Reconsidering pluripotency tests: do we still need teratoma assays?

Abstract

The induction of teratoma in mice by the transplantation of stem cells into extra-uterine sites has been used as a read-out for cellular pluripotency since the initial description of this phenomenon in 1954. Since then, the teratoma assay has remained the assay of choice to demonstrate pluripotency, gaining prominence during the recent hype surrounding human stem cell research. However, the scientific significance of the teratoma assay has been debated due to the fact that transplanted cells are exposed to a non-physiological environment.
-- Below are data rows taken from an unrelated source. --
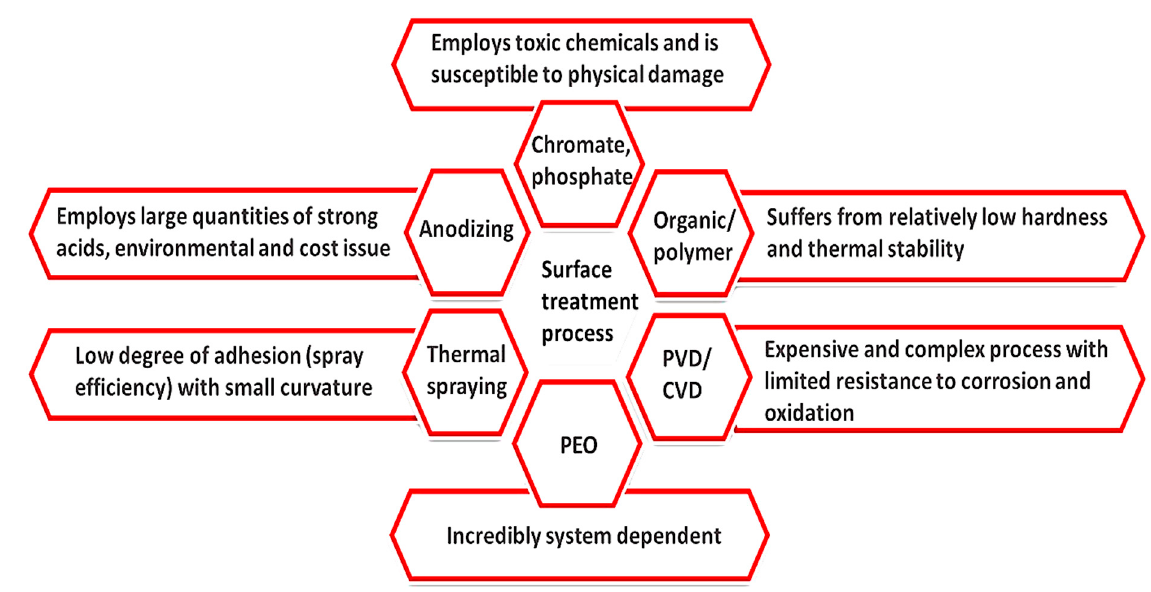
Figure 2. Comparison of common surface treatment techniques, a limitation for valve metals and alloys. Adapted from [12].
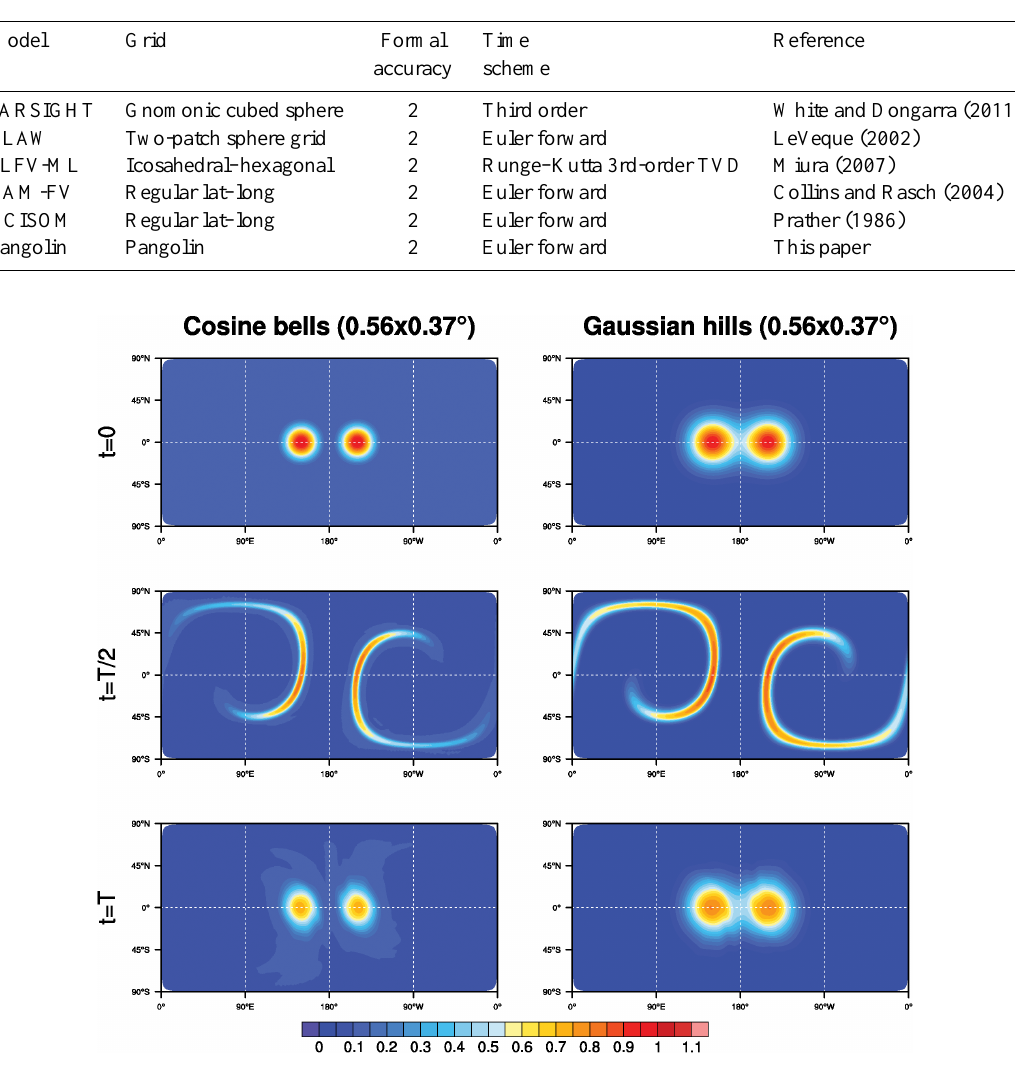
Figure 7. Cosine bells and Gaussian hills results for t = 0, t = T/ 2, t = T (top to bottom) with Pangolin. The initial distribution is first deformed into filaments and then advected back to its initial position. The Equator resolution is 0 . 56 ◦ × 0 . 37 ◦ . For these plots, Pangolin data are interpolated to a regular latitude–longitude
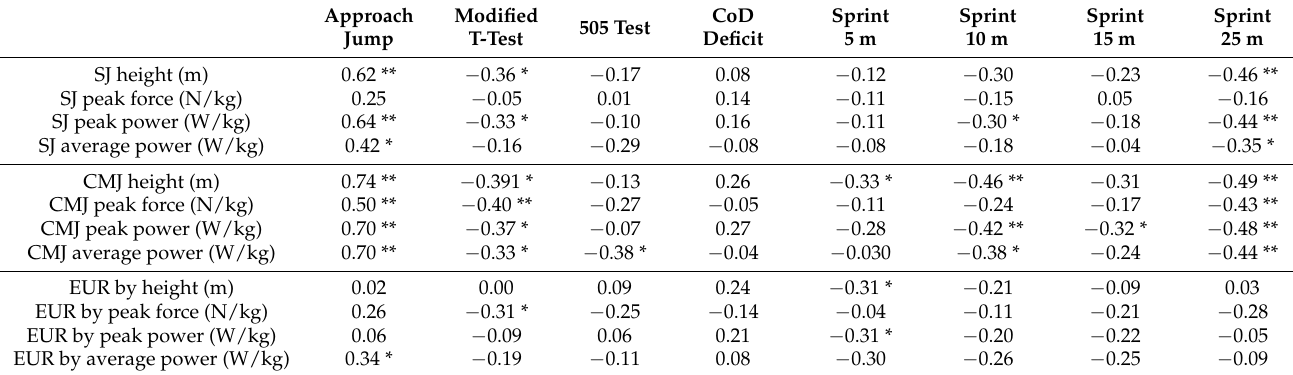
Table 2. Correlations among basic jump outcomes and eccentric utilization ratio and performance measures. Approach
Since many mice are used for a result that is heavily questioned, it is time to reconsider the teratoma assay from an ethical point of view. Candidate alternatives to the teratoma assay comprise the directed differentiation of pluripotent stem cells into organotypic cells, differentiation of cells in embryoid bodies, the analysis of pluripotency-associated biomarkers with high correlation to the teratoma forming potential of stem cells, predictive epigenetic footprints, or a combination of these technologies. Each of these assays is capable of addressing one or more aspects of pluripotency, however it is essential that these assays are validated to provide an accepted robust, reproducible alternative. In particular, the rapidly expanding number of human induced pluripotent stem cell lines, requires the development of simple, affordable standardized in vitro and in silico assays to reduce the number of animal experiments performed.

Figure 1. Development of epithelial cysts in hdac1^−/− EBs and teratoma.

(A to C) Wild type (hdac1^+/+) and hdac1^−/− ESCs were aggregated in hanging drop cultures for 4.7 days and then plated on gelatine coated tissue culture plates. Development of epithelial cysts was monitored between days 5 and 14. First epithelia cysts become visible between days 8 and 8.7. (A) Phase contrast images of hdac1^+/+ and hdac1^−/− EBs. (a and g) Overview of a typical area adjacent to the center of EBs at day 11. Long arrows, single isolated epithelial cysts. Short arrows, large layers of epithelial cells. (b and c) Primitive epithelial cysts forming between days 8 and 9 in hdac1^+/+ EBs. (d to e) Fully developed columnar-epithelial cysts with a clearly visible lumen forming in hdac1^+/+ EBs between days 10 and 12. (h and i) Early cysts with non-epithelial small cells forming between days 8 and 9 in hdac1^−/− EBs. (j and k) Samples of rarely found cysts with a lumen in hdac1^−/− EBs. Note, cells in h to k never develop to a columnar epithelial phenotype. Bars in g (for a and g), 1 mm; in k (for b to e, and h to k), 200 μm. (B) Percentage of EBs with epithelial cysts between days 8.7 and 11.7. (C) Number of epithelial cysts per EB. Data from days 9.7 and 10.7 are from two independent triplicate experiments. Data from days 8.7 and 11.7 are from one triplicate experiment. Mean number of EBs checked per day, 53 +/− 16. Error bars: standard deviation. (D and E) Teratoma were generated from 3 × 10⁶ mouse wild-type (D) and HDAC1-deficient (E) ES cells. Cells were subcutaneously injected in SCID/Balb/c mice and teratoma formation as well as tumor size was monitored every 4 days. Recipient SCID mice were killed after 28 days post-injection and teratoma of both genotypes was removed and analyzed by immunohistochemistry with HDAC2 antibodies (red). Bar in D and E: 170 μm. 3 tumors per cell line were used for statistical analysis and cell counts. Panels D and E with permission from EMBO Journal adapted from Lagger et al. (2010).